In case you didn't know (obviously you don't based on the tone of your reply!), ECNL *requires *3 national showcase at the U16 and U17 age groups.  Only 2 are in the southwest (AZ @ Reach 11).  The other options that don't conflict with "off season" (i.e. during High School) for the 3rd showcase are in the South or East Coast.  The upcoming DA tournament and the SC ECNL tournament last weekend are technically during HS season but before "official" league games start.

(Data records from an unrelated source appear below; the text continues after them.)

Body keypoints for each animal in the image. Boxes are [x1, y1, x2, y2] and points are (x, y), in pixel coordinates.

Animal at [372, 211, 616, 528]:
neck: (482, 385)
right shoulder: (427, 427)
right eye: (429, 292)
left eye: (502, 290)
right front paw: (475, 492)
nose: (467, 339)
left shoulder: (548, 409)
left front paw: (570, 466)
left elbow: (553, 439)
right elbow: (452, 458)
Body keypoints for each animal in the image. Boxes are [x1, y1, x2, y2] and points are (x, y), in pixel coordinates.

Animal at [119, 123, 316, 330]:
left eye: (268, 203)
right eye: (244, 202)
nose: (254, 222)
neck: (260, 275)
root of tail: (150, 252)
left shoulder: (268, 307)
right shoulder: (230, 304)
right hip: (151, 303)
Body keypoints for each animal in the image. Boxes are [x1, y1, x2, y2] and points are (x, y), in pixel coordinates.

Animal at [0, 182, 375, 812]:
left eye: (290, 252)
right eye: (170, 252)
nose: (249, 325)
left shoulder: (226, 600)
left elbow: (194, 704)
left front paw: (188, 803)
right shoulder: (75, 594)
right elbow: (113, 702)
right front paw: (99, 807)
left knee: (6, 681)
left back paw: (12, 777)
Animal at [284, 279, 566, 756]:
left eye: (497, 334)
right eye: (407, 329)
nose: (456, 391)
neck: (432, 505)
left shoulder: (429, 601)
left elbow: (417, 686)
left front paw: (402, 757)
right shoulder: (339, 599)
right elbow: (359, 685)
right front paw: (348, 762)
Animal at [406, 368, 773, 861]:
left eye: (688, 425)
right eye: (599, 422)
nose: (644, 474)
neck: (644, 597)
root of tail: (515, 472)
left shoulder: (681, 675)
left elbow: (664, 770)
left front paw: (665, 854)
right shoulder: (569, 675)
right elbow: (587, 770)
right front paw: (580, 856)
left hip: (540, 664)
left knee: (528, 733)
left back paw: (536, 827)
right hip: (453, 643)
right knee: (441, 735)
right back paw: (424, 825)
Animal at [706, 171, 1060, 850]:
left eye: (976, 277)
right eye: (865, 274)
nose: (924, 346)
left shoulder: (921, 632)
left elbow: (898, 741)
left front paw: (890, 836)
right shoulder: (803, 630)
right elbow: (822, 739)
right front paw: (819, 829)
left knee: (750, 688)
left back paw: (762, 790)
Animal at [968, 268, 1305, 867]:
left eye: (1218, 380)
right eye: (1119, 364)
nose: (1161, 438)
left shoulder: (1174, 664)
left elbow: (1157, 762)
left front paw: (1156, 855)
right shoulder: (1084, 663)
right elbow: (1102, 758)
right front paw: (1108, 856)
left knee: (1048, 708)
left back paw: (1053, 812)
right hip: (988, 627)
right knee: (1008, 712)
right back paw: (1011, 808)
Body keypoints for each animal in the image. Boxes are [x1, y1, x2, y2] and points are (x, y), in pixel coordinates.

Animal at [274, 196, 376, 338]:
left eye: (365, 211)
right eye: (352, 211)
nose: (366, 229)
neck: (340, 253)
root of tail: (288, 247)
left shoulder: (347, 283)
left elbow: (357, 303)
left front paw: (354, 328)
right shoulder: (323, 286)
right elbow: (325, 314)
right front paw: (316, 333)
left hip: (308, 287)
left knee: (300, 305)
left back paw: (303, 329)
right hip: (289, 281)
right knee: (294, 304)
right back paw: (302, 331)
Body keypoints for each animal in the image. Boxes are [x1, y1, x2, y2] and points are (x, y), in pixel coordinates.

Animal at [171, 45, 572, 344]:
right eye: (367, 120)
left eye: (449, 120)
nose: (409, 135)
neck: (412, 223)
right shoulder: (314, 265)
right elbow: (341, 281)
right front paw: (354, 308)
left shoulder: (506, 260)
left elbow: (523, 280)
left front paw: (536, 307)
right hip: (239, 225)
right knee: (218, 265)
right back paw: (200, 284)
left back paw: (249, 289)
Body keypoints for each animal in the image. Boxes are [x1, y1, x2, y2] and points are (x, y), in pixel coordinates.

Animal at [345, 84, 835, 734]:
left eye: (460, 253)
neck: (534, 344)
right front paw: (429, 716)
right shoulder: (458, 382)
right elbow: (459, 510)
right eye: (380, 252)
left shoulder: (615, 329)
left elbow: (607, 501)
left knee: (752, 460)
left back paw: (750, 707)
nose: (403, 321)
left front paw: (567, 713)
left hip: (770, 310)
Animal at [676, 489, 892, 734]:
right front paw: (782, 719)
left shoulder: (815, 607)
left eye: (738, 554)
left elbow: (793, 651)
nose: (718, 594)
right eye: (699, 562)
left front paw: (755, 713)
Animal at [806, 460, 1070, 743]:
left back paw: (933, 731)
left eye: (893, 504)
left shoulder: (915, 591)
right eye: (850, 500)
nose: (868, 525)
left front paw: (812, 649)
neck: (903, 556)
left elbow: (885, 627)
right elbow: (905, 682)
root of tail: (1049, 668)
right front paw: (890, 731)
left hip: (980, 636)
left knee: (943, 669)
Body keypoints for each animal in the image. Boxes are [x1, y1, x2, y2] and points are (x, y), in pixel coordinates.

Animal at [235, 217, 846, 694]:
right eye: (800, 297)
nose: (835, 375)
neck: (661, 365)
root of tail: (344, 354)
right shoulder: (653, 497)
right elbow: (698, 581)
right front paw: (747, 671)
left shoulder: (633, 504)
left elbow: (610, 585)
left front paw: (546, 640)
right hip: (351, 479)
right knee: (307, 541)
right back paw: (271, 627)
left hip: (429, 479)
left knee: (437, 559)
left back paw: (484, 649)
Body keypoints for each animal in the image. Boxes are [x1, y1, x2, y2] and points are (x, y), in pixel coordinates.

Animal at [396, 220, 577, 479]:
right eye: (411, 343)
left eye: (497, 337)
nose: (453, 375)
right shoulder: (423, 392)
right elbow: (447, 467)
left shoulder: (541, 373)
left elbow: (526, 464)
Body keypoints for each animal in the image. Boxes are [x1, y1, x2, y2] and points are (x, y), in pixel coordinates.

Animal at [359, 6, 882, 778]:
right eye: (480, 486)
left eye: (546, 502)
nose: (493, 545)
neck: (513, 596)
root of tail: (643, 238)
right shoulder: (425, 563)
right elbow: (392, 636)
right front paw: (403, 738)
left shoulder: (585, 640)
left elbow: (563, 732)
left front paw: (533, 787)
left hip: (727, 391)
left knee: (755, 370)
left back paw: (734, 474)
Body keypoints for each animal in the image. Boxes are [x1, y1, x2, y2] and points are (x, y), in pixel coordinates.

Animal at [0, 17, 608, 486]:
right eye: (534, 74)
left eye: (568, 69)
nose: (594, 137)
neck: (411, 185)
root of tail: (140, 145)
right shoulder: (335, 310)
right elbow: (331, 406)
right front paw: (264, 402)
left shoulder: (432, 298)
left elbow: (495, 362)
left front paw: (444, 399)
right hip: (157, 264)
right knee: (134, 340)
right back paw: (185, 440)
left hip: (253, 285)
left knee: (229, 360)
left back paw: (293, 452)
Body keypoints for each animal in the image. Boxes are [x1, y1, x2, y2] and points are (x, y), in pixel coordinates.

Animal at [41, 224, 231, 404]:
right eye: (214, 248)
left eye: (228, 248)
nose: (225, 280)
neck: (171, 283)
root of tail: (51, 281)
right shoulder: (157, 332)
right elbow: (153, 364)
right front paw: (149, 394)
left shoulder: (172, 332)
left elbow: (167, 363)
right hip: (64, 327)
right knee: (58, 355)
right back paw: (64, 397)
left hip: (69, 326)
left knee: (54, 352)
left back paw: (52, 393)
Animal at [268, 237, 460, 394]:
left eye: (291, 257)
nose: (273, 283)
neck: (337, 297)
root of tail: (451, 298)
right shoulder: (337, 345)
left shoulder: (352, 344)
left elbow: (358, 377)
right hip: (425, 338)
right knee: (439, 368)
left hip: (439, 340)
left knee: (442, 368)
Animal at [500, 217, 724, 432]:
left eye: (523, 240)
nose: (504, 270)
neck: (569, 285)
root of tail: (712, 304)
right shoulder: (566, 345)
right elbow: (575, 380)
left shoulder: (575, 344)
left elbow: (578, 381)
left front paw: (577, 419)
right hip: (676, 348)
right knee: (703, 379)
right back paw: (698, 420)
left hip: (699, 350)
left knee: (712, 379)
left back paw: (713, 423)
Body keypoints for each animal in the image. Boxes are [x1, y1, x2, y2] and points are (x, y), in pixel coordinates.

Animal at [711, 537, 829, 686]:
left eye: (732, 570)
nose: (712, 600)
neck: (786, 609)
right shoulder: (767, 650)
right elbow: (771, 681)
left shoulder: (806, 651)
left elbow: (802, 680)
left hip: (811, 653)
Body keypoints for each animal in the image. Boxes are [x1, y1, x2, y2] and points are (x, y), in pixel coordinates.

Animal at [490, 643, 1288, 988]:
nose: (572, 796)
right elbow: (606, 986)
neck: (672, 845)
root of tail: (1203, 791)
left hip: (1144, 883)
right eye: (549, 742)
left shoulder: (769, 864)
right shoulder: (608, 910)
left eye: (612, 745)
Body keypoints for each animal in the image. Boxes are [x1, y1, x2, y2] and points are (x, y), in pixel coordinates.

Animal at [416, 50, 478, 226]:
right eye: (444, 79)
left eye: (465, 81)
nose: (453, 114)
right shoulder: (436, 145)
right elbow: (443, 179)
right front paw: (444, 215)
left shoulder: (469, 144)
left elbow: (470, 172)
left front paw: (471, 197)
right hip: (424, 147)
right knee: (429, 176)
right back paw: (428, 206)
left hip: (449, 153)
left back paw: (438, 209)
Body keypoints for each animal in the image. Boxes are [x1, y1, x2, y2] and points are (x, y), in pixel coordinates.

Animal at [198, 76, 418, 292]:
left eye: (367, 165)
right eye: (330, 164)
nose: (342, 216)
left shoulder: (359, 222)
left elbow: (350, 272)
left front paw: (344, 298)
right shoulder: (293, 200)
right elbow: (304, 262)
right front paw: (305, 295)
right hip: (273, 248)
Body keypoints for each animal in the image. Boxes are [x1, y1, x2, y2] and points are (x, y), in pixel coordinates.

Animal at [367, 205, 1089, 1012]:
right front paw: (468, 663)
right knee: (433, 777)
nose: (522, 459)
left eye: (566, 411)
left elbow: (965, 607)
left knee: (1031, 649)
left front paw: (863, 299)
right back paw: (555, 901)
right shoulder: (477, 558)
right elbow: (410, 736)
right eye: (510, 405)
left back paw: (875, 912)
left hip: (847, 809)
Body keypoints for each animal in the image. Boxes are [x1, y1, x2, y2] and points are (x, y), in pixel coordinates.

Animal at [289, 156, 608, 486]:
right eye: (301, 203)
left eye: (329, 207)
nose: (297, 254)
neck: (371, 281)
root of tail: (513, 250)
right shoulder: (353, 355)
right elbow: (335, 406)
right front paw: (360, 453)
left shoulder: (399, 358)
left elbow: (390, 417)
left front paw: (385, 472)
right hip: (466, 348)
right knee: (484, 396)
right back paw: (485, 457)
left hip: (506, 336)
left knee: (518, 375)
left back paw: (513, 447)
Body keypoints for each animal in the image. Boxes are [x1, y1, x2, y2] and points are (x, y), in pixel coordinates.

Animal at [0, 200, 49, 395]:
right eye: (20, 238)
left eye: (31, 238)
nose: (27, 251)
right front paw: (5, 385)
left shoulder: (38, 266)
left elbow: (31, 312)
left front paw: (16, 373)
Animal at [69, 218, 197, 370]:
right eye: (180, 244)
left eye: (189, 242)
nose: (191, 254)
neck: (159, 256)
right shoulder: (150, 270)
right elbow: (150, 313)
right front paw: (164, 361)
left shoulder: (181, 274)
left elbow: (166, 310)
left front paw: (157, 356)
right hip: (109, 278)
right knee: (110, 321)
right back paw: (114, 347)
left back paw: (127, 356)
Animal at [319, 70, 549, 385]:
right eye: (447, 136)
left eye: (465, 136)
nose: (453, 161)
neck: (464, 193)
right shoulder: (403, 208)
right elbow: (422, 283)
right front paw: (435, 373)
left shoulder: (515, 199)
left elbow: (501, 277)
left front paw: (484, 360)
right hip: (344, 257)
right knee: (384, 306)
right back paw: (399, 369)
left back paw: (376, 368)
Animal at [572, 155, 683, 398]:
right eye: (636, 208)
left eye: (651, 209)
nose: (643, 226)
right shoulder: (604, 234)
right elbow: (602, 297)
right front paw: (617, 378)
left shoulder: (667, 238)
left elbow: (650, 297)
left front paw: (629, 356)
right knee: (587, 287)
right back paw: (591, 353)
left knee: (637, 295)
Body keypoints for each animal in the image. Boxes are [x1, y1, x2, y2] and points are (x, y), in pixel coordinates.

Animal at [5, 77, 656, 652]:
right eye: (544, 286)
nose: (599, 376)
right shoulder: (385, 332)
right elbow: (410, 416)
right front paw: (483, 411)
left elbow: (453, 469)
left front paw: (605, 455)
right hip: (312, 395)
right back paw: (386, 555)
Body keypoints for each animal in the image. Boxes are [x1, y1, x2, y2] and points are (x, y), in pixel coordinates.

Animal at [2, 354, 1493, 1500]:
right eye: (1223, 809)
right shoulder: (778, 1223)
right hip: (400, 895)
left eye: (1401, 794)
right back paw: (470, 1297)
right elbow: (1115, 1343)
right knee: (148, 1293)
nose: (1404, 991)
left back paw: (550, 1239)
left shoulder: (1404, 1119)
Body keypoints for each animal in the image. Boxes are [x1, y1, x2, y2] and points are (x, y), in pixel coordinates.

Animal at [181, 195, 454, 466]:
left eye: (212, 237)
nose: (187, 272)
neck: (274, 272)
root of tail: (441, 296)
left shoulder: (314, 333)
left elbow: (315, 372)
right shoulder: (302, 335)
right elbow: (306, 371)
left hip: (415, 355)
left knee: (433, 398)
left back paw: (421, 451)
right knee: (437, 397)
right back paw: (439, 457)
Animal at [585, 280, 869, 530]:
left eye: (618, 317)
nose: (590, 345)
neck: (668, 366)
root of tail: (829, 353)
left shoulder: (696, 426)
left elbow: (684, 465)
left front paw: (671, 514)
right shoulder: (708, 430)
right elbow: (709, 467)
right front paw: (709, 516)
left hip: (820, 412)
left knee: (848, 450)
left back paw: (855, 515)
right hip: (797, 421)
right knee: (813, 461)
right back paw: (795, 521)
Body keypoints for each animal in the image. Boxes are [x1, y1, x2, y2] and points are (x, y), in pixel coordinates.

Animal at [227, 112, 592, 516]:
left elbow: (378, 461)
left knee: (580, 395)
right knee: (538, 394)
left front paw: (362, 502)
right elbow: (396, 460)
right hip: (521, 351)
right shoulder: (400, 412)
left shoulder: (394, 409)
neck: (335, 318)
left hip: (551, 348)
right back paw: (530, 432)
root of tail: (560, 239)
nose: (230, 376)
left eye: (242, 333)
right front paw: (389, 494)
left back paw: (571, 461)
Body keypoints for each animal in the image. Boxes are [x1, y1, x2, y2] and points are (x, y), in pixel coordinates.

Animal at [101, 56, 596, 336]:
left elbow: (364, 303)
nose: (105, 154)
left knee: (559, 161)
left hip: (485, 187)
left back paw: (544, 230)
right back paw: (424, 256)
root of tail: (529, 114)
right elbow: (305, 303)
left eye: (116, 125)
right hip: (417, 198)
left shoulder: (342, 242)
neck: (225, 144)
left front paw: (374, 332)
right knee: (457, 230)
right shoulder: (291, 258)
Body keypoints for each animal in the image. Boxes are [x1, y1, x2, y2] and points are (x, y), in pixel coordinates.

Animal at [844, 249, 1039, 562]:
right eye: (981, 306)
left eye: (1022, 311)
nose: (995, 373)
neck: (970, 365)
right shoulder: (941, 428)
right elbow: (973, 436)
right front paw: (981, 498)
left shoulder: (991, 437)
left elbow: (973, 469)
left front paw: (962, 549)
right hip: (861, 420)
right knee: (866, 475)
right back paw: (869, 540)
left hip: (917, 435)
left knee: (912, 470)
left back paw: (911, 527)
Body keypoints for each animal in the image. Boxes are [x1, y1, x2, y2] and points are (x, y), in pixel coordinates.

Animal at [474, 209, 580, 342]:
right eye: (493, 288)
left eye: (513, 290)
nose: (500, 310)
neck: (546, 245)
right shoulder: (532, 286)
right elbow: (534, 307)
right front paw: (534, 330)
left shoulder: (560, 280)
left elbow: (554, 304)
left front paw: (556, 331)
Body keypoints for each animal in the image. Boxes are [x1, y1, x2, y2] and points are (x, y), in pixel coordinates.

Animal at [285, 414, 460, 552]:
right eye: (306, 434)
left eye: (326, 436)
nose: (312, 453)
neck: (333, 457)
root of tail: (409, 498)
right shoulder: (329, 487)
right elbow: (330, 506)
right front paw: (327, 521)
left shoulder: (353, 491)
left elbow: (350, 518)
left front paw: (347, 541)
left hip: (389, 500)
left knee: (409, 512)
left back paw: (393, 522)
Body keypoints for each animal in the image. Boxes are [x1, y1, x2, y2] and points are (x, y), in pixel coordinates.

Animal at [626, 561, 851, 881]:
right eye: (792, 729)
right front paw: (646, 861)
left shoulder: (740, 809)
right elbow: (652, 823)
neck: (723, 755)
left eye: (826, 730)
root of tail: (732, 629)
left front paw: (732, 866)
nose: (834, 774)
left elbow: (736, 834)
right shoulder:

Also, there are many kids who do have an interest in playing on the East Coast.  I know a player that received an offer and has committed to an East Coast D1 school based on being seen at the NJ tournament last spring.  That tournament also had one day cancelled due to weather - which sucked but also enabled girls to tour quite a few universities.  So maybe now you understand that it isn't necessarily a choice, but a privilege, and the players and families that attend appreciate the opportunity and plan for the expense.


----------



## Simisoccerfan (Dec 5, 2018)

doubled said:


> I will never understand why anyone from SoCal flies to the east coast to play.  Over the past several years pretty much every major showcase event no matter if it's DA, ECNL, etc have had at least one day cancelled.  Spending that kind of cheddar (no mind days missed from school) when we have so many opportunities within our area makes me wonder.  Do your research and figure out which event(s) here in SoCal have the school(s) you're looking for in attendance.  Or better yet, many out of state schools run ID camps at locations in SoCal one or more times each year....attend those that make sense for your player.


No days were cancelled at any of last years DA Showcases.  Do your research!


----------